By Robin "Red Hot" Kaye
With three teenagers, I’ve seen more changes in the last few years than I could ever imagine. With each change I see my kids go through, I watch as they lose their equilibrium or center of gravity, and struggle to find it again. Like a puppy with too big feet, they trip all over themselves for a while. It’s not comfortable. It’s sometimes scary. And there’s no going back to their old equilibrium—it doesn’t fit any more.
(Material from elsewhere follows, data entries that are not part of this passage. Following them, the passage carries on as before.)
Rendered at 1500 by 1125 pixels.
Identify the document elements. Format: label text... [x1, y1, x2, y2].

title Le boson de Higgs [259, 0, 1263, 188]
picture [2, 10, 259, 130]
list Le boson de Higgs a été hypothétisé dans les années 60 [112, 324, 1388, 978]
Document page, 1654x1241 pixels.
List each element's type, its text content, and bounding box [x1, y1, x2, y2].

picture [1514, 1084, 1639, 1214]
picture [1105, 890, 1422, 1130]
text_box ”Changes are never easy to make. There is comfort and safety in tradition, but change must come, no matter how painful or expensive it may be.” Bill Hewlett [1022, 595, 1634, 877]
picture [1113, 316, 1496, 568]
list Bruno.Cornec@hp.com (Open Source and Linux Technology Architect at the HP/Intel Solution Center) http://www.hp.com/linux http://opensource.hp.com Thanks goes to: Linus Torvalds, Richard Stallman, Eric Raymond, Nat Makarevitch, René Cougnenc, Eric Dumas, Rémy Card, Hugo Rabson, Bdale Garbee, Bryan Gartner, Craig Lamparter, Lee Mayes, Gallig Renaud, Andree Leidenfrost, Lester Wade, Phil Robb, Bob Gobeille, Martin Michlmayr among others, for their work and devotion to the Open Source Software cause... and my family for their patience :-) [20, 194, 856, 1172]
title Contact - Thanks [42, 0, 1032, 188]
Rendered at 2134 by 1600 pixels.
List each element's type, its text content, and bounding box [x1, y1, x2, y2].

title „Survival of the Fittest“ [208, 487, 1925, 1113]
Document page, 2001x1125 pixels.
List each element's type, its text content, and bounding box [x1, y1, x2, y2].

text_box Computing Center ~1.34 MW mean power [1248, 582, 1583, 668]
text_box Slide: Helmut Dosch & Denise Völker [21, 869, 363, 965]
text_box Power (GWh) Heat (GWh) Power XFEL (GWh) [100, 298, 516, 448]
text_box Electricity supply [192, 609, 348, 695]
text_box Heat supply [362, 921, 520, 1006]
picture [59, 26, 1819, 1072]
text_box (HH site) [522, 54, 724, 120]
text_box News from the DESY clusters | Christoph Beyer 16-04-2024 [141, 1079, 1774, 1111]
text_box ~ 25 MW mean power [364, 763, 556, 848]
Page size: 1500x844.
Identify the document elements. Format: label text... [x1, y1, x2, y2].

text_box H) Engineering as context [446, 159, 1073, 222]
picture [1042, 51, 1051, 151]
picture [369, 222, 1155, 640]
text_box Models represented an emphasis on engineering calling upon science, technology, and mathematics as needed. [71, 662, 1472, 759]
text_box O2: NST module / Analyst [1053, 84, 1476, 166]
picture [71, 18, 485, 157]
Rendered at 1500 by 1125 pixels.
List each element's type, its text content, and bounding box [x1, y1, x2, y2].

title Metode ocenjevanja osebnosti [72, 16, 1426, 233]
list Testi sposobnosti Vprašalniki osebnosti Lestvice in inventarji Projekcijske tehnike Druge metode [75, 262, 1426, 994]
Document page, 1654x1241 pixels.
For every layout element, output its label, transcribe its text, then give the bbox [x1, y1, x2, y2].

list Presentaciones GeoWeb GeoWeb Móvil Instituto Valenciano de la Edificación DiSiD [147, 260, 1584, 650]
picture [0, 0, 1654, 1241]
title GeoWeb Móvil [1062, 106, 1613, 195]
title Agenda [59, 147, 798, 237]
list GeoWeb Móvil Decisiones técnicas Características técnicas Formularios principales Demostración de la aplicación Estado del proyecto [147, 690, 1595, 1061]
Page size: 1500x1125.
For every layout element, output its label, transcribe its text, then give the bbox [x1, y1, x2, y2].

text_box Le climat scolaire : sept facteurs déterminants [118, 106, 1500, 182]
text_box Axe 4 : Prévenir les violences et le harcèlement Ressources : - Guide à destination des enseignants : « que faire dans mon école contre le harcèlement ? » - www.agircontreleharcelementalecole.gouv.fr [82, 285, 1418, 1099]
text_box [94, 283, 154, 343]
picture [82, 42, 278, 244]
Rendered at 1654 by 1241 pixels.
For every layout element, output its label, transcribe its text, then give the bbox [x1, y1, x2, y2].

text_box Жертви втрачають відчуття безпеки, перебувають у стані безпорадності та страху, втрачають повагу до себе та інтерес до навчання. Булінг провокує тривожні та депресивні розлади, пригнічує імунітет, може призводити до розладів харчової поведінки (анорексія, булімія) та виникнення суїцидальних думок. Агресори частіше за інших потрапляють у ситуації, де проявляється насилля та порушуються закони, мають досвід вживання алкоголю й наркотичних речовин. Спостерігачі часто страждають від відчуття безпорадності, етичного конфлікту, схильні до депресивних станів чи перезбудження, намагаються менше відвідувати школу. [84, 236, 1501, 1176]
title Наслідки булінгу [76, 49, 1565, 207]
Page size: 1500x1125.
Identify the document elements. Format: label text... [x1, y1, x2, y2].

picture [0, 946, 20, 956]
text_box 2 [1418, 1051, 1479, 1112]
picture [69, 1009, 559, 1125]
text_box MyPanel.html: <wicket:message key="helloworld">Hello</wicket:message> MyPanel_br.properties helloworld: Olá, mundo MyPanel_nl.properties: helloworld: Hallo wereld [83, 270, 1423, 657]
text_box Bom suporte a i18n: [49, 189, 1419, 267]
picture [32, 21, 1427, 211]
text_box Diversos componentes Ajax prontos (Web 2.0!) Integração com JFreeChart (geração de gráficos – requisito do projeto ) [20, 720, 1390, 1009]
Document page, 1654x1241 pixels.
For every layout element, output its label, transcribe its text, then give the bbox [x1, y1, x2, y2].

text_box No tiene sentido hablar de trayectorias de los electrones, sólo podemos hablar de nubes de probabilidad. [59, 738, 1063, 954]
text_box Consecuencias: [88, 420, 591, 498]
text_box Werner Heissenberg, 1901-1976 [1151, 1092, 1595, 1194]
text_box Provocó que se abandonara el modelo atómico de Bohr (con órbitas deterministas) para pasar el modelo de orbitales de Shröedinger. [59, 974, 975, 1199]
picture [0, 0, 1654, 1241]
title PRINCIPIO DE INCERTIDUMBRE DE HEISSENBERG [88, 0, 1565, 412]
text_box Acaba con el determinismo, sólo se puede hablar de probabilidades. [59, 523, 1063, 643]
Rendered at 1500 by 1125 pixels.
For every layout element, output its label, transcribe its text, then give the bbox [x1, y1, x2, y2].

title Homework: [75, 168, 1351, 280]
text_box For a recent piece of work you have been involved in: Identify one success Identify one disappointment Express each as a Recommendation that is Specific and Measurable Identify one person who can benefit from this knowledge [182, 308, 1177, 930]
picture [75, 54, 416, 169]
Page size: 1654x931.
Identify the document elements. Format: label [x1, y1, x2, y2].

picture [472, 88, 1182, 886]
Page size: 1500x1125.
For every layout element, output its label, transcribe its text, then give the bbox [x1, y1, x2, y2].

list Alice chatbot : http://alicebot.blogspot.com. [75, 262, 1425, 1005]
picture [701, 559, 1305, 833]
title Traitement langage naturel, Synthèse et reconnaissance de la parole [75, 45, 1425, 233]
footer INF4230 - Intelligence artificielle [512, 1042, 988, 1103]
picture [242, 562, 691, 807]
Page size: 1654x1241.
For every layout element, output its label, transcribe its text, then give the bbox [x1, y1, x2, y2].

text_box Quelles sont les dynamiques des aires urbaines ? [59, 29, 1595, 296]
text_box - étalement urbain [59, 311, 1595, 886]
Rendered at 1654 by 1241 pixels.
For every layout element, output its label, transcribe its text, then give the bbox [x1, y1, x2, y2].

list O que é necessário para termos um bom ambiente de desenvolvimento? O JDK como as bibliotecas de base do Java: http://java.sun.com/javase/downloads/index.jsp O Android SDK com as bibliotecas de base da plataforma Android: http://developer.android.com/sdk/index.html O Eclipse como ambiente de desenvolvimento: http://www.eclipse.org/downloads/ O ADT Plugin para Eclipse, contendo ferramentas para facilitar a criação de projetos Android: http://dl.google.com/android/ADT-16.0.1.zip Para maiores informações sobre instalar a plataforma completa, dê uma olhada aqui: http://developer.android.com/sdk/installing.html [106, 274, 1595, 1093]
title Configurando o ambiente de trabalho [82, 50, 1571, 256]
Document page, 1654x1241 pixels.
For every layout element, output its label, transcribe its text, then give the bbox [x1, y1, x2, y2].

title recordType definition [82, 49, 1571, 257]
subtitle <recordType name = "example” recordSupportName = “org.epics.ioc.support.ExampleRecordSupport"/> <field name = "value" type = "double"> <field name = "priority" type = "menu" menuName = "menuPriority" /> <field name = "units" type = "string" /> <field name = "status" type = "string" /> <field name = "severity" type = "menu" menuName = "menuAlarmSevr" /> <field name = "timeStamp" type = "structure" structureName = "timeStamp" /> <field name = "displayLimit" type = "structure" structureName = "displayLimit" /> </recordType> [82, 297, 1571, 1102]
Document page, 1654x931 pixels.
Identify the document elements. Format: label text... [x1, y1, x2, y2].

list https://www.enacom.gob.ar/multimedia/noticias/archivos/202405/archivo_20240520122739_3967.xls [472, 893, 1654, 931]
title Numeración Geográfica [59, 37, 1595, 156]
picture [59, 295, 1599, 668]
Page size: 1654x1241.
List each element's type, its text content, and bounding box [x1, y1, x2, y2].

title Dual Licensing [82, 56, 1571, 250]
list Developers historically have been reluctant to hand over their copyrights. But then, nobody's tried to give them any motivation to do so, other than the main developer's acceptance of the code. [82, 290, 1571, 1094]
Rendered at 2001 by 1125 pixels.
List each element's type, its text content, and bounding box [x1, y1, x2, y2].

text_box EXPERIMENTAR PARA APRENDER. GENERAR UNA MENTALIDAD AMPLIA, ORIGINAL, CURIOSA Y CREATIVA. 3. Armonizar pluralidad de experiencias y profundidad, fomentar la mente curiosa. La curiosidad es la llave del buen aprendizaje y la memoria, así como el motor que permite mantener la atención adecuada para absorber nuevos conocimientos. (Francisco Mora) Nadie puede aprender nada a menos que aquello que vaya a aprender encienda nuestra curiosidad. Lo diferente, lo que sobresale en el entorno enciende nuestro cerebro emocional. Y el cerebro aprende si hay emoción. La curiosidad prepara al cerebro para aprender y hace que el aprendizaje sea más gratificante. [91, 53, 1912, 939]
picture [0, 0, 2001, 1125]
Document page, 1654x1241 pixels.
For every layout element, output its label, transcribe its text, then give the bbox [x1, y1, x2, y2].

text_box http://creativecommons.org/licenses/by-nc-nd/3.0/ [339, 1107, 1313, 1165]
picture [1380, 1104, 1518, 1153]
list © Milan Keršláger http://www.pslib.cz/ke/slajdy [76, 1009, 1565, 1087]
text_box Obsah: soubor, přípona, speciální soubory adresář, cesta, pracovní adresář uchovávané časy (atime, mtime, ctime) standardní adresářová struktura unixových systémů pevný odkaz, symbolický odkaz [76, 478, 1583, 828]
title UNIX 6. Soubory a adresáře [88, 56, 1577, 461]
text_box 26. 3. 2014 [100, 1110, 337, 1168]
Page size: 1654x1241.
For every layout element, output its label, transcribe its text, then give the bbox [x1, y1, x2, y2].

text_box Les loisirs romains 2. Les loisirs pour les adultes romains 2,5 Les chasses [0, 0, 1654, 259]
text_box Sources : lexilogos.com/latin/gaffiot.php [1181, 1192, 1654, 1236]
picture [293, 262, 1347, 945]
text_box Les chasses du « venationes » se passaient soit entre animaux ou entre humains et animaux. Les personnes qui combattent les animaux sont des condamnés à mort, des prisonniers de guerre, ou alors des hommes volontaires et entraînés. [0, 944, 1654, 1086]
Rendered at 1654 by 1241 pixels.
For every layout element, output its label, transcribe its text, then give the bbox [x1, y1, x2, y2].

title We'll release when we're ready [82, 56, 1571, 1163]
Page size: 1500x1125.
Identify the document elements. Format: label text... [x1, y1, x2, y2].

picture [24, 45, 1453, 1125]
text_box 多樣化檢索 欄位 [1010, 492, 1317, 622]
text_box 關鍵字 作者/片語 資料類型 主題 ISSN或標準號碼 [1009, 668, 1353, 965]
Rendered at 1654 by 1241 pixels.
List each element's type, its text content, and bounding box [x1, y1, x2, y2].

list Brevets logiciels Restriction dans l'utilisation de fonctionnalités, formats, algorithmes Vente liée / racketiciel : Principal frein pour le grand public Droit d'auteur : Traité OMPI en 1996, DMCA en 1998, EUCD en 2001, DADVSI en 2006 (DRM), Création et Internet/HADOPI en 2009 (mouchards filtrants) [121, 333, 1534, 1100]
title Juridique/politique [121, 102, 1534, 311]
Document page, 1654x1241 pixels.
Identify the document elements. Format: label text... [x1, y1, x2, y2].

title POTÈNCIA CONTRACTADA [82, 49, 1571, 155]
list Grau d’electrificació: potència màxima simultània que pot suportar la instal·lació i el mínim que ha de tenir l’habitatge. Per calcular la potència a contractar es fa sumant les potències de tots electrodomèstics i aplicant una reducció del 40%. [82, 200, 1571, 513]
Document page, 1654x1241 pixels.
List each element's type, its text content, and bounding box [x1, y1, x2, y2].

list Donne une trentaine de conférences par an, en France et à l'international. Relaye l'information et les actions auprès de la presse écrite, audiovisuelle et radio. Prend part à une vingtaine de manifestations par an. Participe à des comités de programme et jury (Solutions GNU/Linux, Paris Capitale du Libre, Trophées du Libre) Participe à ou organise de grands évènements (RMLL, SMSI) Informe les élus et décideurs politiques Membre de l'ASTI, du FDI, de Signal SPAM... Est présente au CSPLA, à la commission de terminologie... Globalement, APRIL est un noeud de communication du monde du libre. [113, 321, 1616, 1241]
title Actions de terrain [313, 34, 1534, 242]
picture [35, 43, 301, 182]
My son has been working toward his Eagle in the Boy Scouts. It’s something that has to be done by his 18th birthday. He’s been racing against a clock and he lost. There’s no possible way he’s going to able to get project approval and get the project done before his birthday in late July. It’s his own fault in a lot of ways; he should have taken the steps to get the badges needed much earlier than he did—but a young boy with ADD doesn’t get that what he does when he’s 12 will effect what happens when he’s 17. Still, for the last few years he’s worked hard, completely focused, did all the right things, and still he failed.
My boy took the largest disappointment in his young life like the man I always prayed he would become. He made me so proud. He didn’t rage at the leaders, he didn’t stomp off, he didn’t blame anyone. He just thanked them for all the help they’d given him and came home to break the news to me and my husband. My son showed me that you don’t have to be an Eagle to soar like one.
Now I’m watching him gain his new equilibrium, turning his energy in a new direction, looking at his next goal, determined not to make the same mistake again but struggling to balance.
I’ve been thinking a lot about the book I’m working on and I realized my hero and heroine are going through the same thing… Okay, not the same thing—I doubt Fisher Kincaid was ever a boy scout, but both my hero and heroine’s lives just went through a huge change, and their both finding their balance.
Jessie, a sports reporter for the NY Times, got laid off. She has no hope of being able to find another job doing what she loves since news papers are becoming more scarce than the incandescent light bulb. She sublets her apartment (she can no longer afford) and takes a friend up on his offer to crash at his second home in Boise, and finally write that book she’s always talked about.
Fisher is a twin. He and his twin, Hunter, are closer than close. When they were kids and one got hurt, they both felt it and the only way they could tell which of them was hurt was to check to see which was bleeding. They’ve always known what the other was thinking and feeling, they were best friends, constant companions, and confidants—even as adults. Since Hunter married, Fisher’s feeling completely off balance and he’s not sure why. He’s happy for Hunter’s, thinks the world of Hunter’s wife, and other than sometimes feeling like the third wheel, there’s absolutely nothing wrong with his life that he can see. Well, except for being in an unexplained funk.
Looking back at my books, I find that most of my characters are always just finding their feet, or trying to, when they meet their perfect match. Something has to be off to make them vulnerable to cupids arrow because for some reason, my heroes and heroines have issues with the whole love thing. They figure out together how to prop each other up, only to fall apart during the big black moment. Then they always have to gain their equilibrium on their own before they can come back together.
I have a feeling their not going to handle these changes with as much grace as my son did, however. Still, I predict they’ll be soaring too, eventually.